BEGIN TASK MATERIAL

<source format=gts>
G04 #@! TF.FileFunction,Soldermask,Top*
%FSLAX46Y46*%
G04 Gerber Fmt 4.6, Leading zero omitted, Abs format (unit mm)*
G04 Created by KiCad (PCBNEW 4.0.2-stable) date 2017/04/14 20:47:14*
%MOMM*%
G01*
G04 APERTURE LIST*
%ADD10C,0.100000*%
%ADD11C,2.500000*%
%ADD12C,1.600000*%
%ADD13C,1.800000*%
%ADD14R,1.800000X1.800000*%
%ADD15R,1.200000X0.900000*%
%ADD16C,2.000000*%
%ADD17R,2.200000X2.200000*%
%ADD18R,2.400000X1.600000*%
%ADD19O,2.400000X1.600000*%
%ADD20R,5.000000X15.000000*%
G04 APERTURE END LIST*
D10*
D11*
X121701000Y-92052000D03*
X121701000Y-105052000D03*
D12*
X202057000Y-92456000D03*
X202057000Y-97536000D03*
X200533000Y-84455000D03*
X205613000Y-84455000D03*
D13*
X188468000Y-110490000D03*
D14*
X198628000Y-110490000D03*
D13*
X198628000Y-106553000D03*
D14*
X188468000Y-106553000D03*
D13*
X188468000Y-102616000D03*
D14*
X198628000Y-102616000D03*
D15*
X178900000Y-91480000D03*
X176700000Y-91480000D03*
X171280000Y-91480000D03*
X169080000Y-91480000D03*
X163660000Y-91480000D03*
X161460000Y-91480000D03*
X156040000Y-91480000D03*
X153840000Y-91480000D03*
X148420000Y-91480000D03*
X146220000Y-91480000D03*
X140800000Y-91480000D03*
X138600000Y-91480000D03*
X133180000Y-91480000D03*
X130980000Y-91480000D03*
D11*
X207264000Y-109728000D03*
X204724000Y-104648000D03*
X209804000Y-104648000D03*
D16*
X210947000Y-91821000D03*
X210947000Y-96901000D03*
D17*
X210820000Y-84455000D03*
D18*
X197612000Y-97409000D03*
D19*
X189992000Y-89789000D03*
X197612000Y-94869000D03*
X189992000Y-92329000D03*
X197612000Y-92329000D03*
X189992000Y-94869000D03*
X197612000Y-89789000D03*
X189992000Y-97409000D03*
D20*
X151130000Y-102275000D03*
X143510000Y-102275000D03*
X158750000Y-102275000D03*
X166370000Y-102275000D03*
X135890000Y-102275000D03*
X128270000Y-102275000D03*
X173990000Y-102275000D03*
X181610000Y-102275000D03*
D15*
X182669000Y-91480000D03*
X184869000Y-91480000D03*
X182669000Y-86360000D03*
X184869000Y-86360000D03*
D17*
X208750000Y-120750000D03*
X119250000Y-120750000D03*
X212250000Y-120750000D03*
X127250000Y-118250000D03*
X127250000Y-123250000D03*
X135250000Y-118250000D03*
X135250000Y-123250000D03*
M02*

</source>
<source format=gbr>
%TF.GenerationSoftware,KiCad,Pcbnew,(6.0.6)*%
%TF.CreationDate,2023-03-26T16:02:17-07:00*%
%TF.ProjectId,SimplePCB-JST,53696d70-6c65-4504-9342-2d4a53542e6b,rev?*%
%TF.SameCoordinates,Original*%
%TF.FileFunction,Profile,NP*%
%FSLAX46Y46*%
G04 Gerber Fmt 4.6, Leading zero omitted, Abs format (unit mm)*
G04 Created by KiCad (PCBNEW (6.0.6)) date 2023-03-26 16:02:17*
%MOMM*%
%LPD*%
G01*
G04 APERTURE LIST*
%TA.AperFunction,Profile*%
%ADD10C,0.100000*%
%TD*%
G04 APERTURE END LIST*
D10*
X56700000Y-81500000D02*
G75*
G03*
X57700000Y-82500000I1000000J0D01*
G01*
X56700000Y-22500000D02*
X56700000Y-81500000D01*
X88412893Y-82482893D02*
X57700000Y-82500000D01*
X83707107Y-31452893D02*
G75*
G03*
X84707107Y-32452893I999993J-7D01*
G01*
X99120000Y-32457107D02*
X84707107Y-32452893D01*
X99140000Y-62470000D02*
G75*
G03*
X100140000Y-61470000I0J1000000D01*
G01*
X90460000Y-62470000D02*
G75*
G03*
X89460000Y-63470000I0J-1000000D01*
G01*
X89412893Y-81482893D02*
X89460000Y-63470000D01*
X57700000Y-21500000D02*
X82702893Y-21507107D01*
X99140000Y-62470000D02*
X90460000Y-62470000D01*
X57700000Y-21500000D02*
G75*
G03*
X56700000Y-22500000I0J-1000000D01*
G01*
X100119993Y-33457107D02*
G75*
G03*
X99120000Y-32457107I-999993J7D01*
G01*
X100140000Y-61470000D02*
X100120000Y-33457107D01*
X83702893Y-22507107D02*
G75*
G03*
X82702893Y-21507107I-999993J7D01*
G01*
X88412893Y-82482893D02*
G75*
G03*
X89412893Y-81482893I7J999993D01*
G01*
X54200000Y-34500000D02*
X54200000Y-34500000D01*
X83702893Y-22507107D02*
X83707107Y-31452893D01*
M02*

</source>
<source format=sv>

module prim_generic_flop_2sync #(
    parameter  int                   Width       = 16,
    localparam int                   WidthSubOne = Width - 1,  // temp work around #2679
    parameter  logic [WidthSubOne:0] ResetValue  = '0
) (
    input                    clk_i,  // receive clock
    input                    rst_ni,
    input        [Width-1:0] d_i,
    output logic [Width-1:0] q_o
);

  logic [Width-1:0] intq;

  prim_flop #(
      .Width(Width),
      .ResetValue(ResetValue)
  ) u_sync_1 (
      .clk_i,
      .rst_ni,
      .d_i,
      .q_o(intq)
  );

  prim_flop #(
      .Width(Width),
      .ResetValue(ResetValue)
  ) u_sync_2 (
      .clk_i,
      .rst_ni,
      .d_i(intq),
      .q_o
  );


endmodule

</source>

END TASK MATERIAL
BEGIN TASK MATERIAL

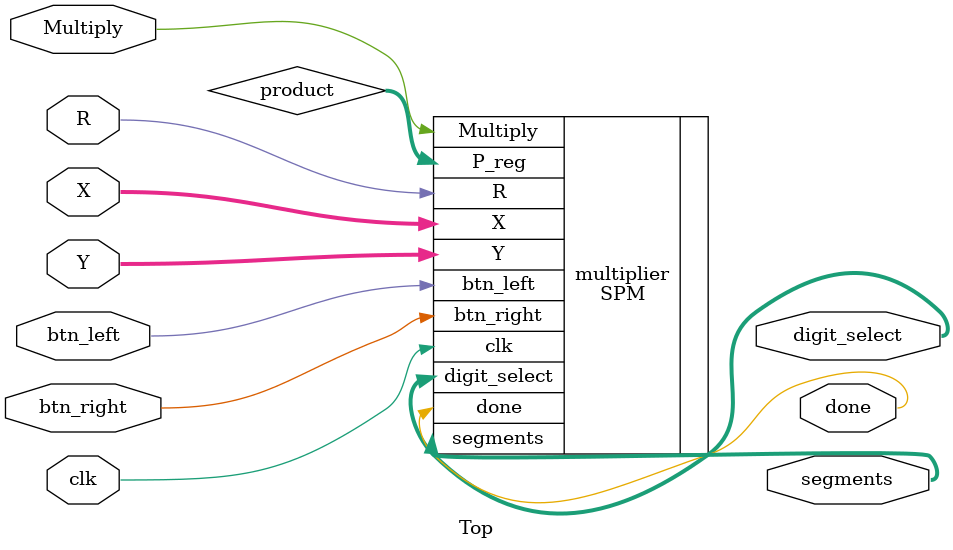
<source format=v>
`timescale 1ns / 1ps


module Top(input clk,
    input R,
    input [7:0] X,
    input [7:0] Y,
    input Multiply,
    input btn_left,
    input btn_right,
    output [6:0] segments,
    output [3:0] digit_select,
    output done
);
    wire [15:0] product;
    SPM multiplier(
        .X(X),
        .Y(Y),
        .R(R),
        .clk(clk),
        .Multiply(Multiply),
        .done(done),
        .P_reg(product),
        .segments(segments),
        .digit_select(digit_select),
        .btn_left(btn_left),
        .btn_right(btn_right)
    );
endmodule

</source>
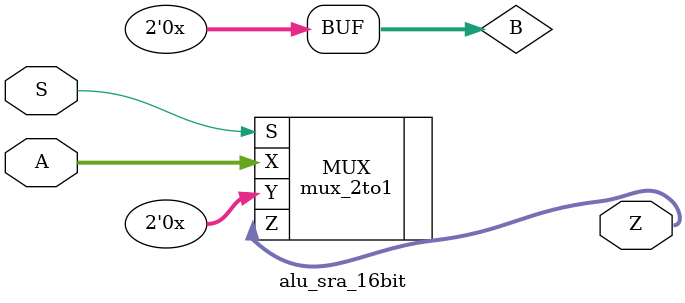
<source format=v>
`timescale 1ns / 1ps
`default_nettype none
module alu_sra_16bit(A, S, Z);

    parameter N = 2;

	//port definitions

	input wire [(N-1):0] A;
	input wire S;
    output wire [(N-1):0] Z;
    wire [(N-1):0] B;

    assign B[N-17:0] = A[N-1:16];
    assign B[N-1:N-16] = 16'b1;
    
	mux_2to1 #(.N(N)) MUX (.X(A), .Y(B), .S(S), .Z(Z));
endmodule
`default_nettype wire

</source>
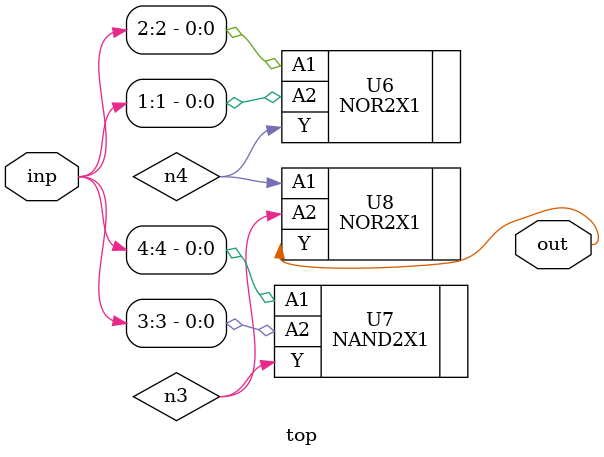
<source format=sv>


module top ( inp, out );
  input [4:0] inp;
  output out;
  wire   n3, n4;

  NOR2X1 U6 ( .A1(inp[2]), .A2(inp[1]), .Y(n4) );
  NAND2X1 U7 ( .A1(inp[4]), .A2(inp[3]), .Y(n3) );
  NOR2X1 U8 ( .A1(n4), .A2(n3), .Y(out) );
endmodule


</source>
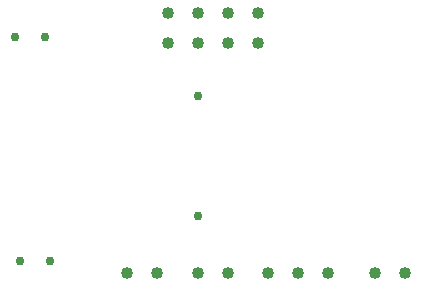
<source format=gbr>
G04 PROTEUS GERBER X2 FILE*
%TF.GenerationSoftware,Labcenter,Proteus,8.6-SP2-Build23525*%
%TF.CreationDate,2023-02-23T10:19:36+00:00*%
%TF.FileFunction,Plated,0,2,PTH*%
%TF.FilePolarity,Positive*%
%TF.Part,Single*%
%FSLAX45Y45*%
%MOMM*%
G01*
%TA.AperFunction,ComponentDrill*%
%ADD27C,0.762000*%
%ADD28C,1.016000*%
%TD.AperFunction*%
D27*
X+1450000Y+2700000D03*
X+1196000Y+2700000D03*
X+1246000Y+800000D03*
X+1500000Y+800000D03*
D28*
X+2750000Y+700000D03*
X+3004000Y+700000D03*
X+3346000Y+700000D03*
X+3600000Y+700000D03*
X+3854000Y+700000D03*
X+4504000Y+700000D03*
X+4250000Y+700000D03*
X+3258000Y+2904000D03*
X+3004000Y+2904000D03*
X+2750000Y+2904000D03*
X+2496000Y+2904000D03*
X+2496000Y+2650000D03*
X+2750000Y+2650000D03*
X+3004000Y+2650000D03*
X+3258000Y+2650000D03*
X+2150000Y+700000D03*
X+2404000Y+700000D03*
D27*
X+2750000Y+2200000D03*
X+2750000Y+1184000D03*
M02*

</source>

END TASK MATERIAL

> **EXERCISE GOAL**: For the string "Profile", go through the entries above and copy each line where it occurs.

> **EXERCISE RESPONSE**:
%TF.FileFunction,Profile,NP*%
%TA.AperFunction,Profile*%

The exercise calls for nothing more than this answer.